**設問**
長野市の企業を紹介する文章のうち、「突然ですが、長野市にはどれくらいの企業があるか知っていますか?」から「ク工業もそのうちの1社です。」までを書き直しなさい。その際、「企業」をすべて「会社」に入れ替えること。

**本文抜粋**
==*==
創業47年、世界シェア50%のスキー工業製品など10事業を展開する老舗ベンチャーの挑戦

文・写真 大崎 真澄

突然ですが、長野市にはどれくらいの企業があるか知っていますか?
 
長野市統計書によると、平成26年時点でその数はなんと約6000社。少人数で運営されている企業から、立派なオフィスを構える企業までさまざまですが、こんなにたくさんの企業があることに驚かされます。
 
この6000社のなかには普通に生活をしているとなかなか出会うきっかけはないけれど、実はすごくユニークな企業がたくさんあります。46年前に研磨剤の商社として誕生し、現在は世界シェア50%を誇るスキー・スノーボード工業製品の「アスナーシート」など10の事業を展開するアスク工業もそのうちの1社です。
==*==
未加工データ
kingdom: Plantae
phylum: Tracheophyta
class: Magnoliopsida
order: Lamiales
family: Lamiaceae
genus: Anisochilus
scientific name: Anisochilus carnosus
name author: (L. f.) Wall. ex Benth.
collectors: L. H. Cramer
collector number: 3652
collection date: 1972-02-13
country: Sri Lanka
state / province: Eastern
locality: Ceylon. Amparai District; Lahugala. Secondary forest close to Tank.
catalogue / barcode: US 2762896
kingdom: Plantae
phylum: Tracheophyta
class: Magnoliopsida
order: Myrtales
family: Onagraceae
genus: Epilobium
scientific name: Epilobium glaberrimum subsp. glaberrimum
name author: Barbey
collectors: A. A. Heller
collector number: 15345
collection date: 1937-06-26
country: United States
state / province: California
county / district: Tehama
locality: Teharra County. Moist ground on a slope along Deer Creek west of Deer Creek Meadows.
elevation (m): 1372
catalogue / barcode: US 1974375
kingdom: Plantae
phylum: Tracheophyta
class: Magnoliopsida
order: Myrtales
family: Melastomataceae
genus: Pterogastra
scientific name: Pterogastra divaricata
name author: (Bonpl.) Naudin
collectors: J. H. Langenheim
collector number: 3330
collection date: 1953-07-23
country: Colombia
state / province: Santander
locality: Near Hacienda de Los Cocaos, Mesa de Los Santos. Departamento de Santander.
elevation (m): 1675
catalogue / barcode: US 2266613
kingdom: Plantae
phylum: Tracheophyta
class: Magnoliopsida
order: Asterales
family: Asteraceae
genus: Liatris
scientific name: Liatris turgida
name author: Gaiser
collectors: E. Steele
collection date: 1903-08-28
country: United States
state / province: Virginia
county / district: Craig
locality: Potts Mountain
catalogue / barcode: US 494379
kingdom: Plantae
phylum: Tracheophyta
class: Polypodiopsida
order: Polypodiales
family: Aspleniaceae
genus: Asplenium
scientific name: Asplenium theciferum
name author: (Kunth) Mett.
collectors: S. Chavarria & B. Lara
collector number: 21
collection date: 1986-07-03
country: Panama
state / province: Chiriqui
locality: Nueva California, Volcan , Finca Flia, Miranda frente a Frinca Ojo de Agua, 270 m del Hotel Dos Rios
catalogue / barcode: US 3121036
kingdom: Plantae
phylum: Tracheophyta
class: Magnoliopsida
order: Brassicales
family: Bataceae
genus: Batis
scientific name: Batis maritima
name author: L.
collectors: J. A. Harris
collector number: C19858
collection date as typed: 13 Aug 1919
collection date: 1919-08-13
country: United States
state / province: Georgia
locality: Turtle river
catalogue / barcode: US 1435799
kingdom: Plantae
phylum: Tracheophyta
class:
==*==
**解答全文**
突然ですが、長野市にはどれくらいの会社があるか知っていますか?
 
長野市統計書によると、平成26年時点でその数はなんと約6000社。少人数で運営されている会社から、立派なオフィスを構える会社までさまざまですが、こんなにたくさんの会社があることに驚かされます。
 
この6000社のなかには普通に生活をしているとなかなか出会うきっかけはないけれど、実はすごくユニークな会社がたくさんあります。46年前に研磨剤の商社として誕生し、現在は世界シェア50%を誇るスキー・スノーボード工業製品の「アスナーシート」など10の事業を展開するアスク工業もそのうちの1社です。